• _Input data_
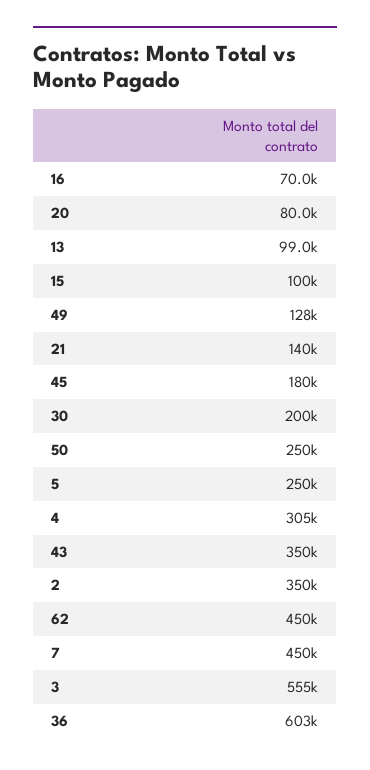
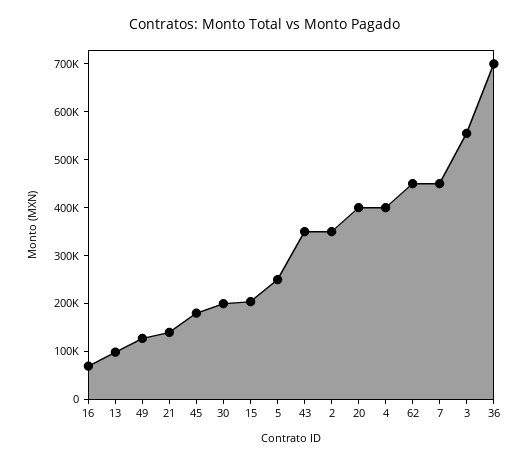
20: 80000 -> 400000
15: 100000 -> 200000
50: 250000 -> none
4: 305000 -> 400000
36: 603000 -> 700000

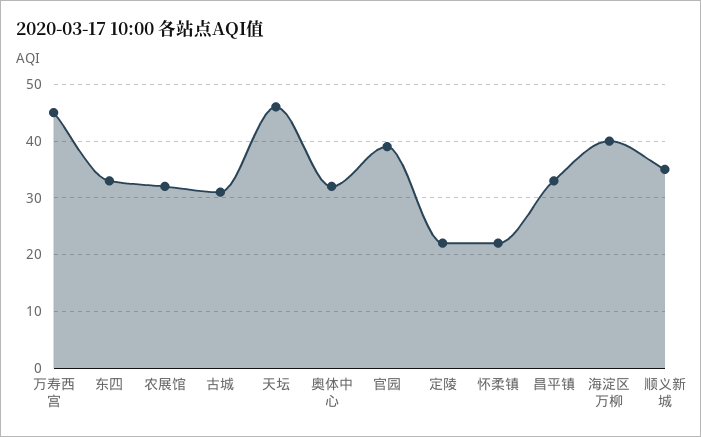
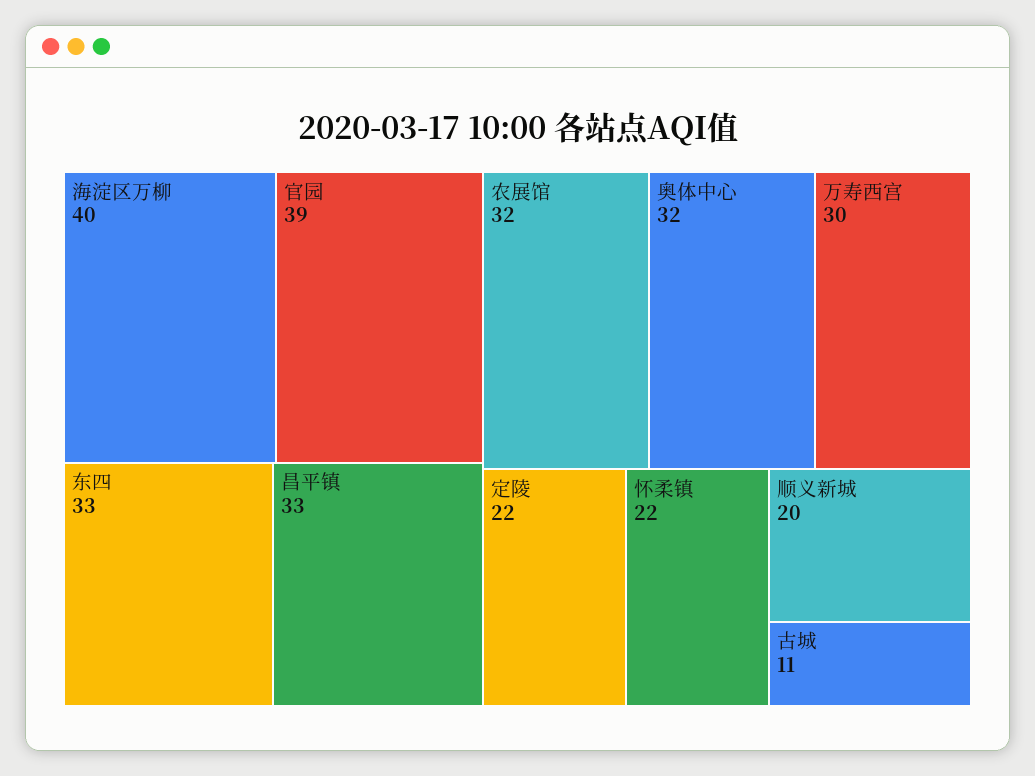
万寿西宫: 45 -> 30
古城: 30 -> 11
天坛: 45 -> none
顺义新城: 35 -> 20

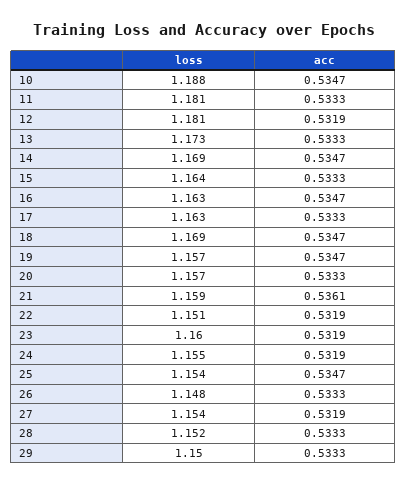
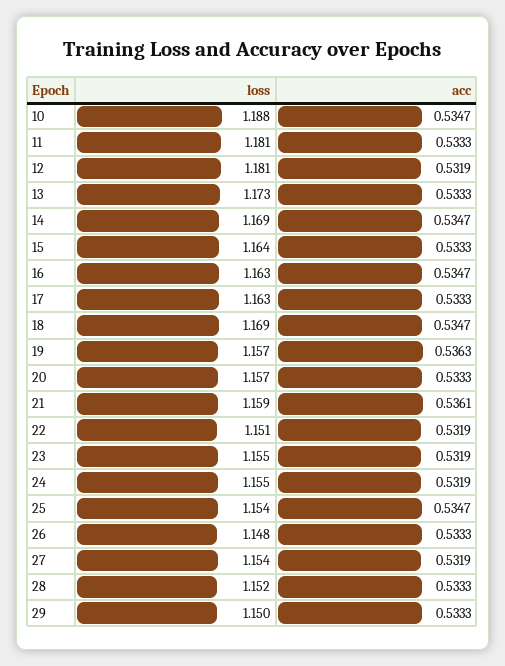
acc, 19: 0.5347 -> 0.5363
loss, 23: 1.16 -> 1.155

• _Problem to solve_
Give back the data exactly, with no images.

• _Task result_
20: 80000 -> 400000
15: 100000 -> 200000
50: 250000 -> none
4: 305000 -> 400000
36: 603000 -> 700000

万寿西宫: 45 -> 30
古城: 30 -> 11
天坛: 45 -> none
顺义新城: 35 -> 20

acc, 19: 0.5347 -> 0.5363
loss, 23: 1.16 -> 1.155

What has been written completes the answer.